Another showpiece in the deficit spending was the cash-for-clunkers program intended stimulate car purchases to provide new market demand for the newly nationalized car company's, GM and Chrysler. Keynesians provided intellectual cover for a program which standard economics said would merely bring purchases forward and would not change aggregate demand.
Ideological justification was advanced with the argument that cash-for-clunkers would primarily benefit the poorest by making it easier for them to purchase new cars. Environmental cover was provided with the claim that the poorest tended to drive the oldest and most polluting cars which would be replaced by new, highly efficient vehicles, dramatically reducing pollution.
All very plausible except to people with any knowledge about the automotive industry, economics, and human systems.
Immediate postmortems within a year or two did indeed confirm that the $3 billion in deficit spending had no affect on aggregate demand. We simply burned that money though there were corporate and government interests which benefited.
Also confirmed was that the poorest were hardest hit by cash-for-clunkers. By taking the oldest, cheapest cars off the market, the cost for used cars jumped markedly, making it harder still for the poor to purchase their own transportation.
Now there is a new study, Cash for Corollas: When Stimulus Reduces Spending by Mark Hoekstra, Steven L. Puller, and Jeremy West which indicates that this well-intentioned, if ill-thought through, intervention was even worse than that. From the abstract:
The 2009 Cash for Clunkers program aimed to stimulate consumer spending in the new automobile industry, which was experiencing disproportionate reductions in demand and employment during the Great Recession. Exploiting program eligibility criteria in a regression discontinuity design, we show nearly 60 percent of the subsidies went to households who would have purchased during the two-month program anyway; the rest accelerated sales by no more than eight months. Moreover, the program’s fuel efficiency restrictions shifted purchases toward vehicles that cost on average $5,000 less. On net, Cash for Clunkers significantly reduced total new vehicle spending over the ten month period.Hoekstra et al also confirm the deleterious effect on the environment:
One could also argue that this decline in industry revenue over less than a year could be justified to the extent the program offered a cost-effective environmental benefit. Unfortunately, the existing evidence overwhelmingly indicates that this program was a costly way of reducing environmental damage. For example, Knittel [2009] estimates that the most optimistic implied cost of carbon reduced by the program is $237 per ton, while Li et al. [2013] estimate the cost per ton as between $92 and $288. These implied cost of carbon figures are much larger than the social costs of carbon of $33 per ton (in 2007 dollars) estimated by the IWG on the Social Cost of Carbon [Interagency Working Group, 2013].Cash for clunkers was a populist program, easy to explain, but deployed with no regard to standard knowledge and experience. It incorporated multiple goals (environmental, economic, social) in a complex program.

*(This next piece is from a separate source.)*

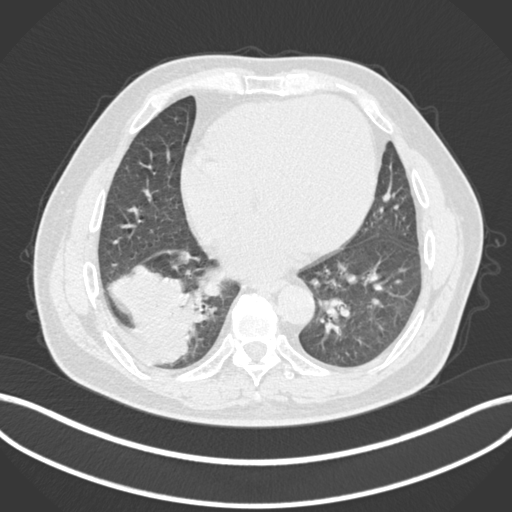
Chest CT, one axial slice. Position 55 of 200 along the scan axis. Reconstruction kernel B30f. 120 kVp. Lung window (W 1500 / L -600 HU). 1 mm slice thickness. 512 × 512 image matrix, field of view 400 × 400 mm. Patient: male, 59 years.
Annotated regions visible in this slice (rectangle marked by the reading radiologist):
- lung tumour (recorded histology: adenocarcinoma): bounding box <104,262,208,367> (left, top, right, bottom; pixels)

As a result, while it may be possible to make a case for a generic subsidy program that pulls forward new vehicle purchases during a recession for a subset of subsidy recipients, it seems difficult to justify the inclusion of an environmental component in that program. At least in the case of Cash for Clunkers, that environmental component both failed to meet its environmental objectives in a cost-effective way and had a contractionary effect on the industry targeted for stimulus.
It was forecasted to fail by most those with knowledge of the issues and it failed comprehensively. Instead of increasing demand for cars, financially shoring up car companies, improving the environment, and improving the lives of the poor, it, in the long tradition of central planning, reduced demand for cars, damaged the environment by diverting resources from high impact to low impact strategies, weakened the economy by increasing the deficit, and made the lives of the poor more difficult by reducing the availability of cheap used cars.
Not a trifecta of failure, a quadfecta of failure?